START Provided passage

Project to stop mother-to-child HIV transmission for June start


Stabroek News
February 22, 2001


More than 100 nurses in East Berbice last week benefited from three one-day sensitisation workshops aimed at tutoring them in stopping mother-to-child HIV transmission.

The workshops were organised by the Ministry of Health, the National AIDS Secretariat and the Maternal Child Health Care Department and were held at the Mission Chapel Family Life Centre in New Amsterdam.

According to co-coordinator of the workshops, Sigrid Musa, Health Education Officer of the National AIDS Programme, the three entities have launched a mother-to-child intervention pilot programme which will begin June 1 in Regions Four and Six. Similar workshops were already held in Region Four. According to Musa, the programme will be conducted at the New Amsterdam and Georgetown hospitals and six health centres in the two regions.

"Mothers attending clinics," she said "will be encouraged to take an HIV test on a voluntary basis. If the mother agrees to the test, she will be counselled before and after testing. If she is tested positive, she will be monitored by the health centre or hospital staff," she explained.

END Provided passage
START Data shown

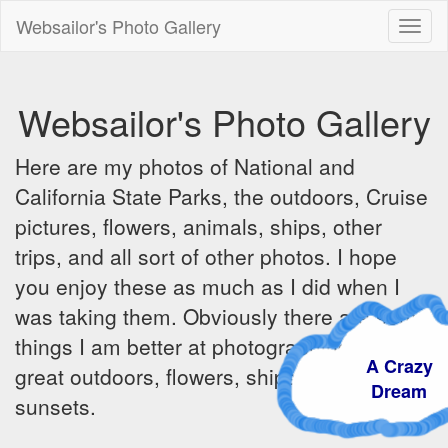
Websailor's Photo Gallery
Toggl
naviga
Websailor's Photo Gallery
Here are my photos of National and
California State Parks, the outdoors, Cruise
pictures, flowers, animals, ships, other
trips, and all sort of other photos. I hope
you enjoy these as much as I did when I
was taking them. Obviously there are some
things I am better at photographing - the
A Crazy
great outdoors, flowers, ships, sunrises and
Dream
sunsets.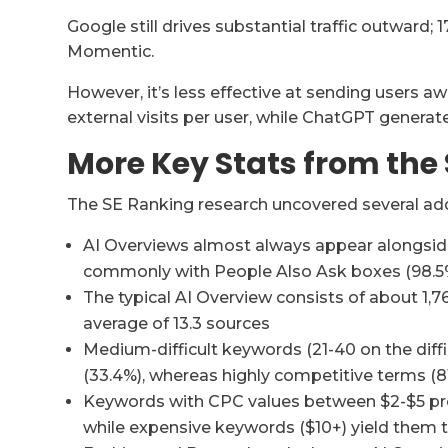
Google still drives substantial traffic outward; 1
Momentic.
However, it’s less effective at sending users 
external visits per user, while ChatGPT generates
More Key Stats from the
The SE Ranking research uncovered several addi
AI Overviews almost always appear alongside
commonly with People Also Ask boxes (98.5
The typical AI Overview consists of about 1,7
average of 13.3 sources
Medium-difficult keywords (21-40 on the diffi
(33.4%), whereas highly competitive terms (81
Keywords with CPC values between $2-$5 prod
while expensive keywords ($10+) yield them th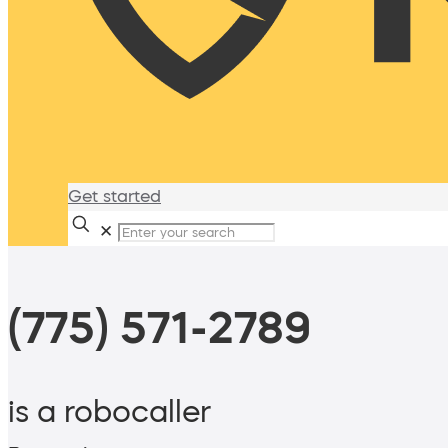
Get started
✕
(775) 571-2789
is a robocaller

END Data shown
START Data shown

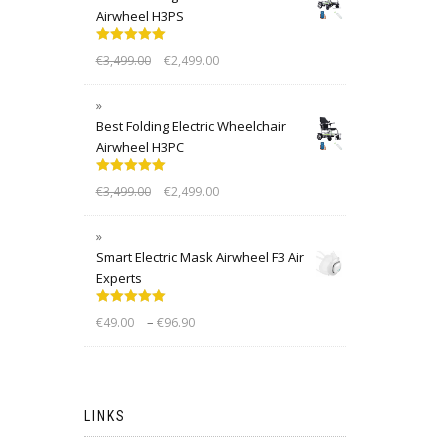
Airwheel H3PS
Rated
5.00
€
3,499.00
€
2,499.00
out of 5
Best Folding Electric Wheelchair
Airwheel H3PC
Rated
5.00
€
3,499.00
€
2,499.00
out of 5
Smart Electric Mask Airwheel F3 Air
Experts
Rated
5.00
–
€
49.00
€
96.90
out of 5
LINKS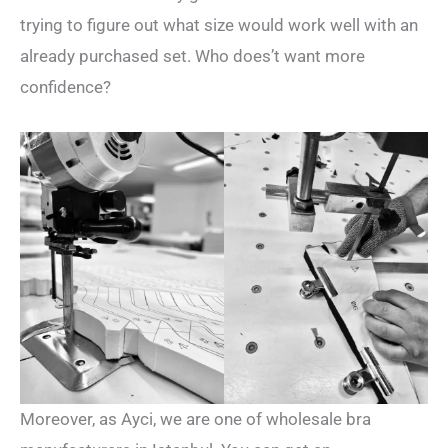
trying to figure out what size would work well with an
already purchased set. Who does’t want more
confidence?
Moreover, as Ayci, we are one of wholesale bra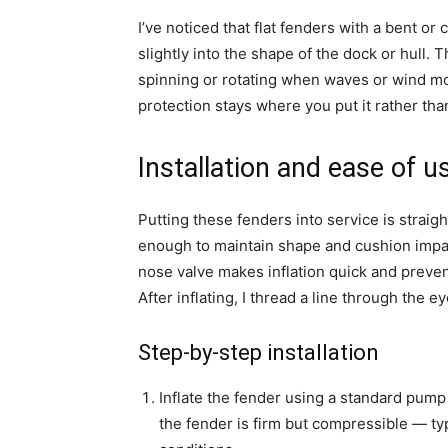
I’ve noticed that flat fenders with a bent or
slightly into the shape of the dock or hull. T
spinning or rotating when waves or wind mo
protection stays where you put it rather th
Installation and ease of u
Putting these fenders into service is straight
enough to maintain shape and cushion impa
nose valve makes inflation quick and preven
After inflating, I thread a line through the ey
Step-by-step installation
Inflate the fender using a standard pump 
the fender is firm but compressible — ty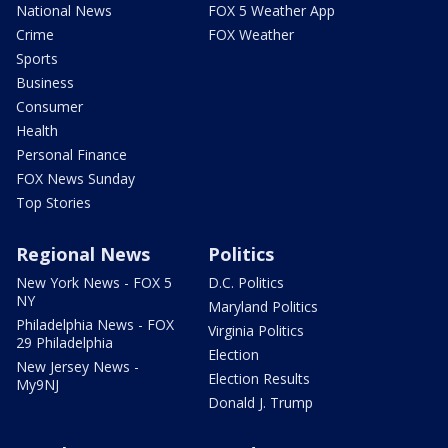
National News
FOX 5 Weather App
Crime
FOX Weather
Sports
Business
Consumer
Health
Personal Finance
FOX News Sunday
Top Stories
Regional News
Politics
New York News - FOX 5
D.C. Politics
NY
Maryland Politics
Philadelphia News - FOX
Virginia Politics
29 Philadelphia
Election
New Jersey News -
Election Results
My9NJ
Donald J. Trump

END Data shown
START Data shown

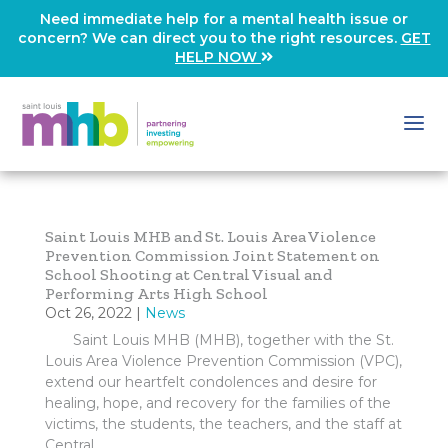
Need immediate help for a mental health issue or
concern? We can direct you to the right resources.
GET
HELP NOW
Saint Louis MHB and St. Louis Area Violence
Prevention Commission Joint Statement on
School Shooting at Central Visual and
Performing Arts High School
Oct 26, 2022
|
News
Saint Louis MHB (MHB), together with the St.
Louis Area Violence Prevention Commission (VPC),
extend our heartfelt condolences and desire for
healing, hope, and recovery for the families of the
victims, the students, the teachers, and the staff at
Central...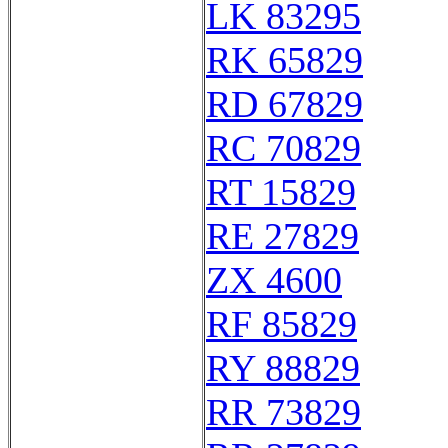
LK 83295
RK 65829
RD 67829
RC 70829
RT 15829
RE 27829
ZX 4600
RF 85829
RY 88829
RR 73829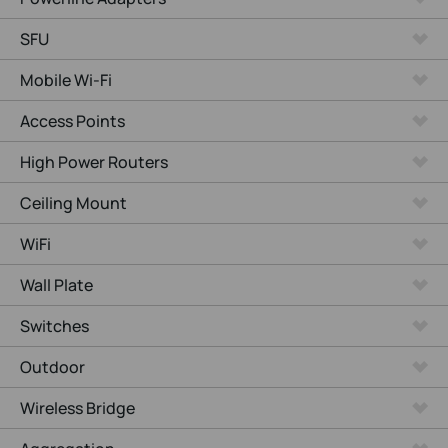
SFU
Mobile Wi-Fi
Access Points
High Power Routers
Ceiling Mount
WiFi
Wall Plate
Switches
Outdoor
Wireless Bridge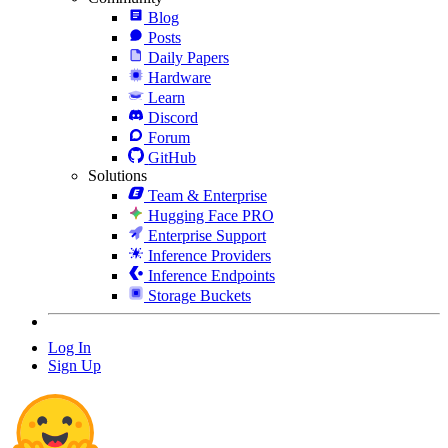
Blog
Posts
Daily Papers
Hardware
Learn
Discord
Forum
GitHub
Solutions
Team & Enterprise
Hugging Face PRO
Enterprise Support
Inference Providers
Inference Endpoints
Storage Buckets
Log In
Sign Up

END Data shown

* [Tasks to carry out]:
[A] Answer these about the Stabroek News article:
(i) How many nurses in East Berbice benefited from the workshops?
(ii) Where were the workshops held?
(iii) On what date will the pilot programme begin?
[B] Duplicate the part of the Stabroek News article between "The workshops were" and "in New Amsterdam.", inclusive.
The records have nothing to do with this.

* [Answer set]:
[A]
(i) More than 100
(ii) At the Mission Chapel Family Life Centre in New Amsterdam
(iii) June 1

[B]
The workshops were organised by the Ministry of Health, the National AIDS Secretariat and the Maternal Child Health Care Department and were held at the Mission Chapel Family Life Centre in New Amsterdam.